Rowell will present the team’s research at the Gulf of California conference held June 13-16 at the Westward Look Resort in Tucson, Ariz. Her presentation, “Isotopic Logs from the Sea of Cortez: Environmental and Life History Records From Totoaba and Gulf Corvina Otoliths ” will be given at 4 p.m. on Monday, June 14, in Colorado River Delta Session. Her coauthors are Flessa and David Dettman, a research scientist in UA’s department of geosciences.
The research was funded in part by the National Science Foundation, the Southern Arizona Environmental Management Society, the Chevron Research Fund and T&E, Inc.
Totoaba macdonaldi was the first commercially important fish in the northern Gulf of California. The fish can live 20-something years and grow to six feet in length. “San Felipe used to be just an ephemeral fishing village for totoaba,” Rowell said. “They used to ship them overland to San Francisco and San Diego. It was the first time they tried to use refrigerated cars.”
The commercial totoaba fishery crashed in 1975. Overfishing has been blamed for totoaba’s decline. The fish was listed by the United States as federally endangered in 1979. The current size of the totoaba population is unknown.
Gulf corvina, Cynoscion othonopterus, are still fished commercially, although the American Fisheries Society, the professional society of fisheries biologists, has recently identified the species as “vulnerable,” because of habitat changes in the fish’s nursery area and heavy fishing pressure in fish’s spawning site.
Estuaries, zones where fresh river water and salty ocean water mix to form brackish water, are known to be nursery areas for many species of marine life, including many fishes.
Both totoaba and gulf corvina spawn in the mouth of the Colorado, according to fishermen’s reports. Rowell wondered whether otoliths from totoaba and gulf corvina could be used to document the fishes’ use of the Colorado River estuary as nursery.
Getting gulf corvina otoliths was fairly easy — Rowell took them from four fish bought at the market in El Golfo de Santa Clara, Mexico, the little fishing village at the mouth of the Colorado.
Obtaining totoaba otoliths was trickier. Scripps Institute of Oceanography in La Jolla, Calif., loaned Rowell four 1,000-year-old totoaba otoliths that had been collected from an Indian archaeological site near San Felipe, Baja, Mexico.
Otoliths grow in layers, one layer per year of life. Rowell used a dental drill to grind off bits of otolith one layer at a time.
She then analyzed each layer for different forms of oxygen, called isotopes, to see where the fish lived each year of its life.

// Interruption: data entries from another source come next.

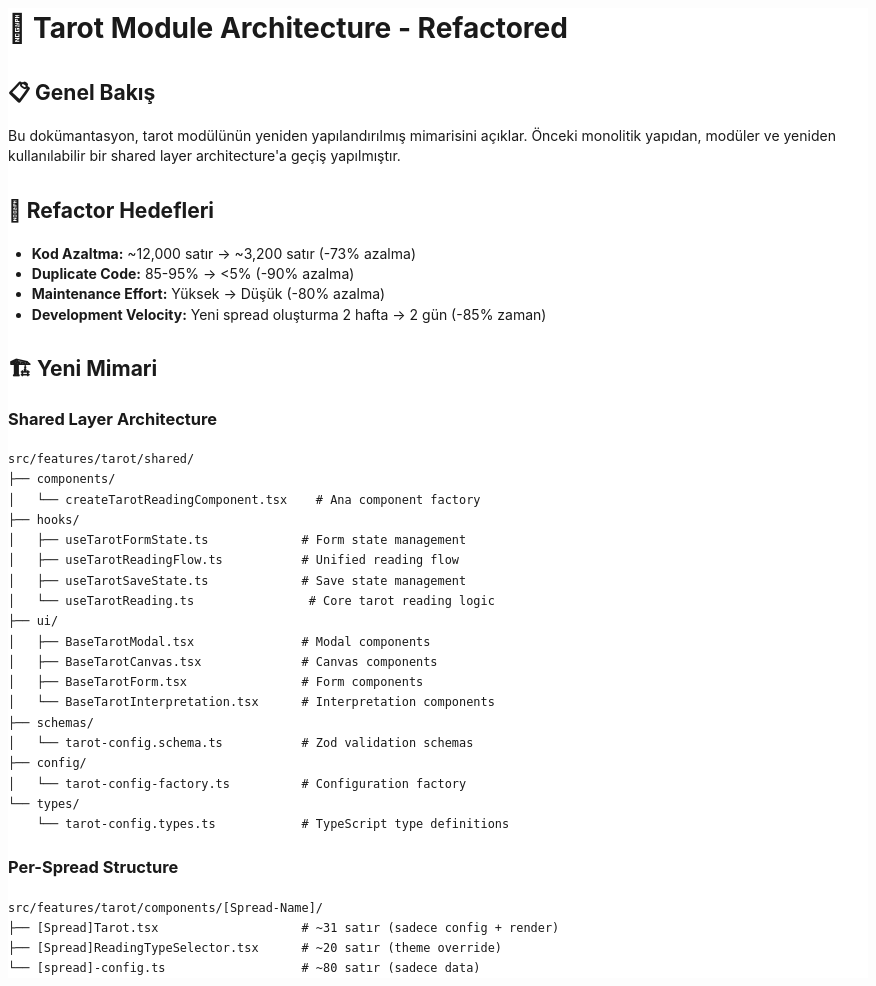# 🎴 Tarot Module Architecture - Refactored

## 📋 Genel Bakış

Bu dokümantasyon, tarot modülünün yeniden yapılandırılmış mimarisini açıklar.
Önceki monolitik yapıdan, modüler ve yeniden kullanılabilir bir shared layer
architecture'a geçiş yapılmıştır.

## 🎯 Refactor Hedefleri

- **Kod Azaltma:** ~12,000 satır → ~3,200 satır (-73% azalma)
- **Duplicate Code:** 85-95% → <5% (-90% azalma)
- **Maintenance Effort:** Yüksek → Düşük (-80% azalma)
- **Development Velocity:** Yeni spread oluşturma 2 hafta → 2 gün (-85% zaman)

## 🏗️ Yeni Mimari

### **Shared Layer Architecture**

```
src/features/tarot/shared/
├── components/
│   └── createTarotReadingComponent.tsx    # Ana component factory
├── hooks/
│   ├── useTarotFormState.ts             # Form state management
│   ├── useTarotReadingFlow.ts           # Unified reading flow
│   ├── useTarotSaveState.ts             # Save state management
│   └── useTarotReading.ts                # Core tarot reading logic
├── ui/
│   ├── BaseTarotModal.tsx               # Modal components
│   ├── BaseTarotCanvas.tsx              # Canvas components
│   ├── BaseTarotForm.tsx                # Form components
│   └── BaseTarotInterpretation.tsx      # Interpretation components
├── schemas/
│   └── tarot-config.schema.ts           # Zod validation schemas
├── config/
│   └── tarot-config-factory.ts          # Configuration factory
└── types/
    └── tarot-config.types.ts            # TypeScript type definitions
```

### **Per-Spread Structure**

```
src/features/tarot/components/[Spread-Name]/
├── [Spread]Tarot.tsx                    # ~31 satır (sadece config + render)
├── [Spread]ReadingTypeSelector.tsx      # ~20 satır (theme override)
└── [spread]-config.ts                   # ~80 satır (sadece data)
```
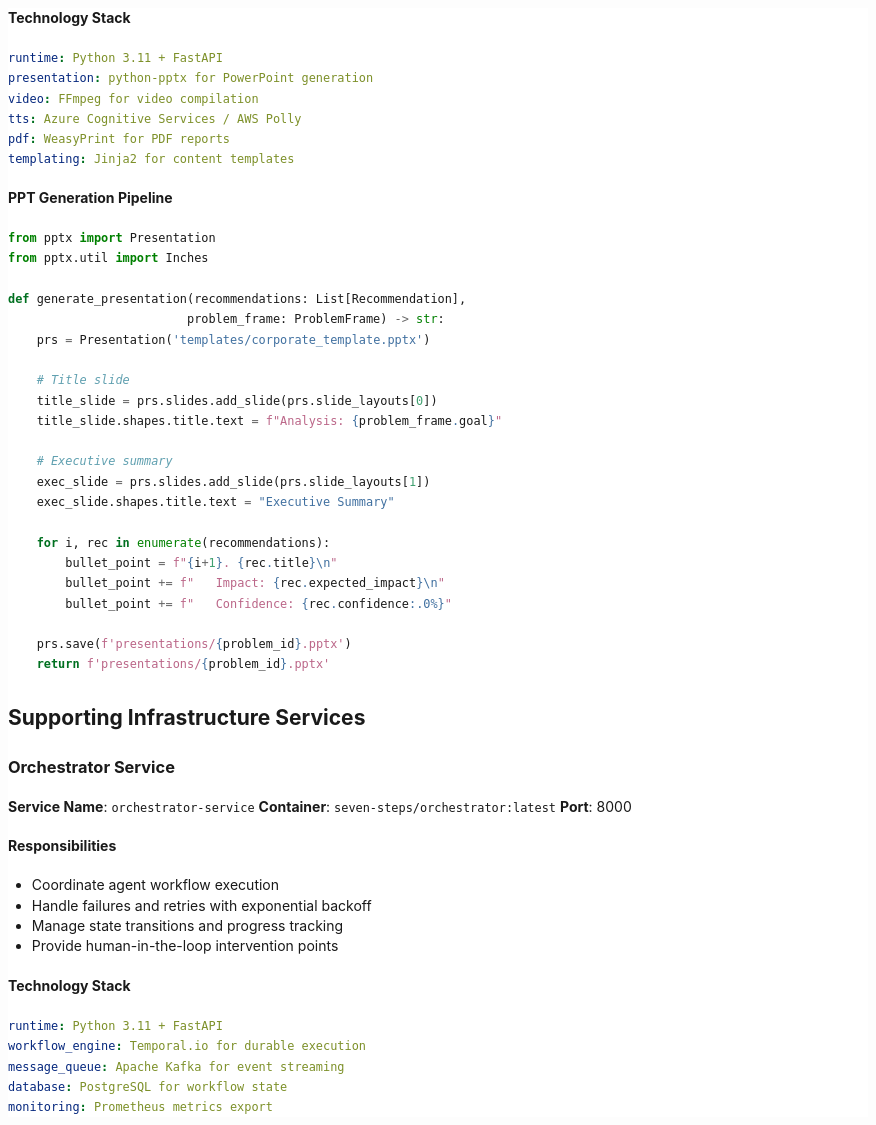 #### Technology Stack
```yaml
runtime: Python 3.11 + FastAPI
presentation: python-pptx for PowerPoint generation
video: FFmpeg for video compilation
tts: Azure Cognitive Services / AWS Polly
pdf: WeasyPrint for PDF reports
templating: Jinja2 for content templates
```

#### PPT Generation Pipeline
```python
from pptx import Presentation
from pptx.util import Inches

def generate_presentation(recommendations: List[Recommendation], 
                         problem_frame: ProblemFrame) -> str:
    prs = Presentation('templates/corporate_template.pptx')
    
    # Title slide
    title_slide = prs.slides.add_slide(prs.slide_layouts[0])
    title_slide.shapes.title.text = f"Analysis: {problem_frame.goal}"
    
    # Executive summary
    exec_slide = prs.slides.add_slide(prs.slide_layouts[1])
    exec_slide.shapes.title.text = "Executive Summary"
    
    for i, rec in enumerate(recommendations):
        bullet_point = f"{i+1}. {rec.title}\n"
        bullet_point += f"   Impact: {rec.expected_impact}\n"
        bullet_point += f"   Confidence: {rec.confidence:.0%}"
        
    prs.save(f'presentations/{problem_id}.pptx')
    return f'presentations/{problem_id}.pptx'
```

## Supporting Infrastructure Services

### Orchestrator Service

**Service Name**: `orchestrator-service`
**Container**: `seven-steps/orchestrator:latest`
**Port**: 8000

#### Responsibilities
- Coordinate agent workflow execution
- Handle failures and retries with exponential backoff
- Manage state transitions and progress tracking
- Provide human-in-the-loop intervention points

#### Technology Stack
```yaml
runtime: Python 3.11 + FastAPI
workflow_engine: Temporal.io for durable execution
message_queue: Apache Kafka for event streaming
database: PostgreSQL for workflow state
monitoring: Prometheus metrics export
```
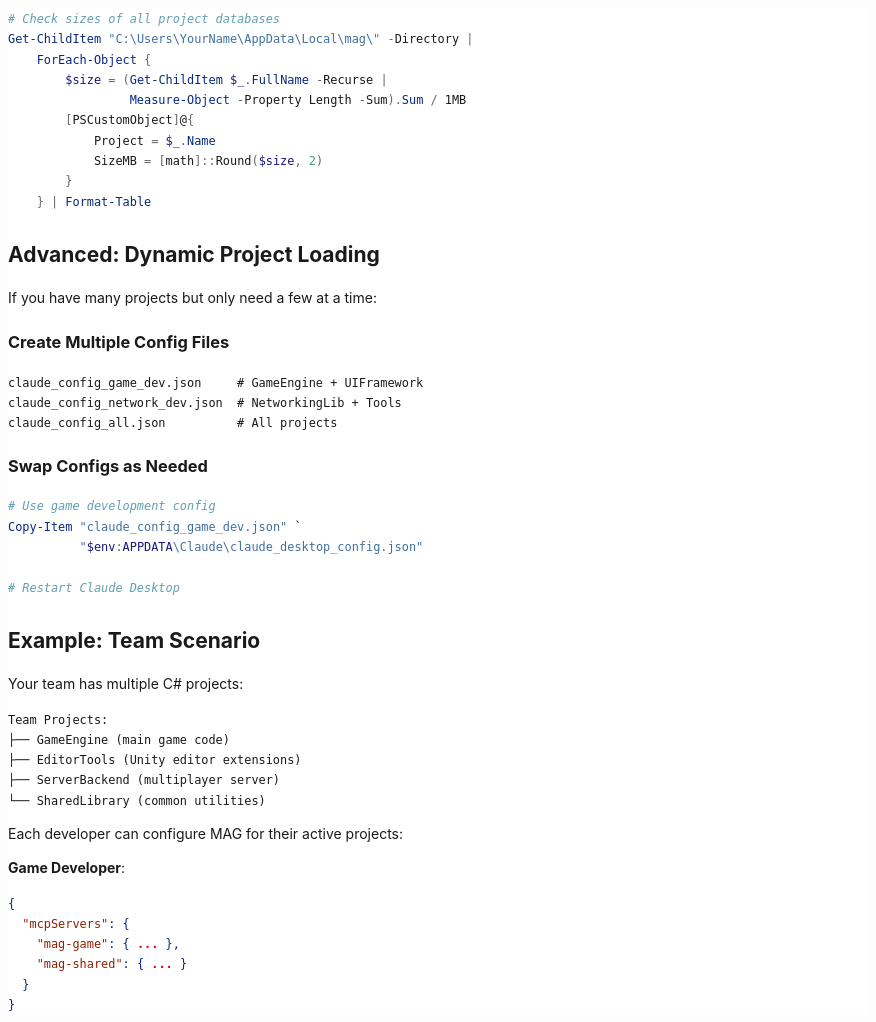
 ```powershell
# Check sizes of all project databases
Get-ChildItem "C:\Users\YourName\AppData\Local\mag\" -Directory |
    ForEach-Object {
        $size = (Get-ChildItem $_.FullName -Recurse |
                 Measure-Object -Property Length -Sum).Sum / 1MB
        [PSCustomObject]@{
            Project = $_.Name
            SizeMB = [math]::Round($size, 2)
        }
    } | Format-Table
```

## Advanced: Dynamic Project Loading

If you have many projects but only need a few at a time:

### Create Multiple Config Files

```
claude_config_game_dev.json     # GameEngine + UIFramework
claude_config_network_dev.json  # NetworkingLib + Tools
claude_config_all.json          # All projects
```

### Swap Configs as Needed

```powershell
# Use game development config
Copy-Item "claude_config_game_dev.json" `
          "$env:APPDATA\Claude\claude_desktop_config.json"

# Restart Claude Desktop
```

## Example: Team Scenario

Your team has multiple C# projects:

```
Team Projects:
├── GameEngine (main game code)
├── EditorTools (Unity editor extensions)
├── ServerBackend (multiplayer server)
└── SharedLibrary (common utilities)
```

Each developer can configure MAG for their active projects:

**Game Developer**:
```json
{
  "mcpServers": {
    "mag-game": { ... },
    "mag-shared": { ... }
  }
}
```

Fresh water has relatively more of the lighter form of oxygen, oxygen-16, so layers with more oxygen-16 represented years that the fish had spent in brackish water. If the layer had more of the other form, oxygen-18, that meant the fish spent that year in the saline ocean water.

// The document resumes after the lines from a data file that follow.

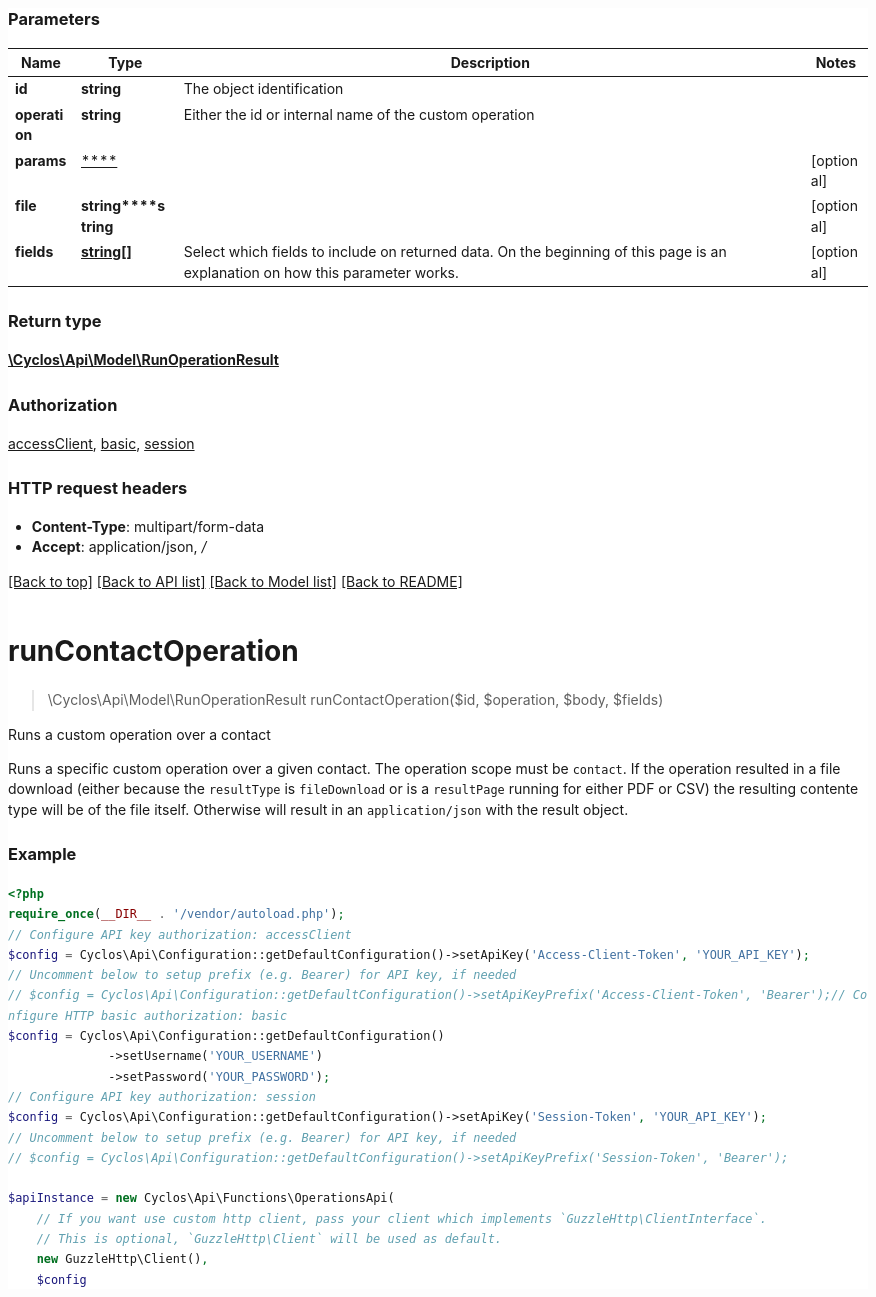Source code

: ### Parameters

Name | Type | Description  | Notes
------------- | ------------- | ------------- | -------------
 **id** | **string**| The object identification |
 **operation** | **string**| Either the id or internal name of the custom operation |
 **params** | [****](../Model/.md)|  | [optional]
 **file** | **string****string**|  | [optional]
 **fields** | [**string[]**](../Model/string.md)| Select which fields to include on returned data. On the beginning of this page is an explanation on how this parameter works. | [optional]

### Return type

[**\Cyclos\Api\Model\RunOperationResult**](../Model/RunOperationResult.md)

### Authorization

[accessClient](../../README.md#accessClient), [basic](../../README.md#basic), [session](../../README.md#session)

### HTTP request headers

 - **Content-Type**: multipart/form-data
 - **Accept**: application/json, */*

[[Back to top]](#) [[Back to API list]](../../README.md#documentation-for-api-endpoints) [[Back to Model list]](../../README.md#documentation-for-models) [[Back to README]](../../README.md)

# **runContactOperation**
> \Cyclos\Api\Model\RunOperationResult runContactOperation($id, $operation, $body, $fields)

Runs a custom operation over a contact

Runs a specific custom operation over a given contact. The operation scope must be `contact`. If the operation resulted in a file download (either because the `resultType` is `fileDownload` or is a `resultPage` running for either PDF or CSV) the resulting contente type will be of the file itself. Otherwise will result in an `application/json` with the result object.

### Example
```php
<?php
require_once(__DIR__ . '/vendor/autoload.php');
// Configure API key authorization: accessClient
$config = Cyclos\Api\Configuration::getDefaultConfiguration()->setApiKey('Access-Client-Token', 'YOUR_API_KEY');
// Uncomment below to setup prefix (e.g. Bearer) for API key, if needed
// $config = Cyclos\Api\Configuration::getDefaultConfiguration()->setApiKeyPrefix('Access-Client-Token', 'Bearer');// Configure HTTP basic authorization: basic
$config = Cyclos\Api\Configuration::getDefaultConfiguration()
              ->setUsername('YOUR_USERNAME')
              ->setPassword('YOUR_PASSWORD');
// Configure API key authorization: session
$config = Cyclos\Api\Configuration::getDefaultConfiguration()->setApiKey('Session-Token', 'YOUR_API_KEY');
// Uncomment below to setup prefix (e.g. Bearer) for API key, if needed
// $config = Cyclos\Api\Configuration::getDefaultConfiguration()->setApiKeyPrefix('Session-Token', 'Bearer');

$apiInstance = new Cyclos\Api\Functions\OperationsApi(
    // If you want use custom http client, pass your client which implements `GuzzleHttp\ClientInterface`.
    // This is optional, `GuzzleHttp\Client` will be used as default.
    new GuzzleHttp\Client(),
    $config
```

Rowell found that the corvina had spent part of their first year of life in brackish water in the mouth of the river, and the totoaba had spent up to their first three years in brackish water.
She said, “It shows these fish chose the brackish water habitat — and we’ve taken it away.”
“The totoaba are endangered for two reasons,” she said. “The primary reason is being overfished. The second reason is that their nursery grounds have shrunk drastically. The Colorado River no longer makes it down to the Gulf except in flood years.” She added, “My data say that before the dams, totoaba lived in a brackish water estuary for several years.”
Rowell said, “Freshwater rivers are part of a larger system — they don’t just stop at the edge of the continents. Rivers have a large influence on coastal marine ecosystems. These economically important marine fish were affected when we turned off the water upstream.”